▸ Extracted data
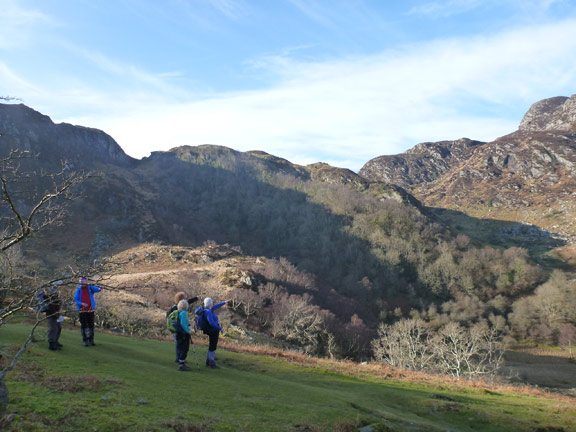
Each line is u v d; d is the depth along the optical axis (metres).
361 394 12.61
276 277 101.06
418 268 160.00
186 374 10.63
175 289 73.38
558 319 111.62
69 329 18.44
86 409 6.70
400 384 15.98
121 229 183.62
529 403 14.20
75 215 178.62
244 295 73.75
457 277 152.50
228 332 56.84
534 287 149.38
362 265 162.62
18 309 5.73
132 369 10.19
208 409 7.81
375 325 100.00
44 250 135.88
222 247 145.25
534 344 105.06
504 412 12.16
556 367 76.75
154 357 12.75
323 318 70.69
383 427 8.62
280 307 72.75
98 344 13.48
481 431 10.73
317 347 63.59
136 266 121.81
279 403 9.08
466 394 15.32
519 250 187.62
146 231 188.38
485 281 152.38
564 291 123.50
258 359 16.48
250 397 9.23
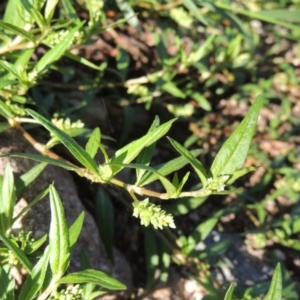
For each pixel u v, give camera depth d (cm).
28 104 33
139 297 33
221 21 48
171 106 41
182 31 46
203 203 40
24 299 20
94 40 31
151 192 22
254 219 39
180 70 40
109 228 32
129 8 38
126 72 39
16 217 24
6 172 23
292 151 45
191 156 21
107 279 21
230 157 21
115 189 34
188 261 34
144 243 35
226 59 43
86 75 39
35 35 29
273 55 52
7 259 22
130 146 22
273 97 47
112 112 40
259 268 37
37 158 21
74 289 21
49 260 21
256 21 53
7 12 28
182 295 34
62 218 20
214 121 45
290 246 37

▸ What the task requires
Whenever the string "depth" shows up in a line above, copy that line.

▸ Output below
Each line is u v d; d is the depth along the optical axis (metres).
For each pixel u v, give camera depth d (cm).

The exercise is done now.